4

I use the chemmacros packages to write chemical reactions in LaTeX, like this:

\ch{CH4 + 2 O2 -> CO2 + 2 H2O}

But now, I want to annotate the stoichiometric numbers below chemical reaction, as the following picture.

I know that tikz can do that, but I don't know how. I appreciate your help.

Chemical equation with annotated stoichiometric number

3 Answers 3

4

One could exploit the fact that chemformula allows relative arbitrary code inside \ch between single or double quotes. Although the manual says the escaped code cannot contain spaces, it seems you can get around this by placing the code between braces, which is what I have done below (even though it wasn't actually required in this case).
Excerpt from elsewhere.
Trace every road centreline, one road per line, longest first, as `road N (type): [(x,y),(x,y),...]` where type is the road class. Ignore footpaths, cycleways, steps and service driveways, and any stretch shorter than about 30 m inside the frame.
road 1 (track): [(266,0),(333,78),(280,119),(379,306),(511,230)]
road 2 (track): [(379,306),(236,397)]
The annotate macro is a bit basic/crude but it should be fairly easy to see how it could be improved. The main problem is how to position the picture nicely relative to the rest of the text and also ignore most of the picture (i.e., the annotation bit).

Below I show a PGF/TikZ way of doing this by using the baseline and trim left/trim right keys.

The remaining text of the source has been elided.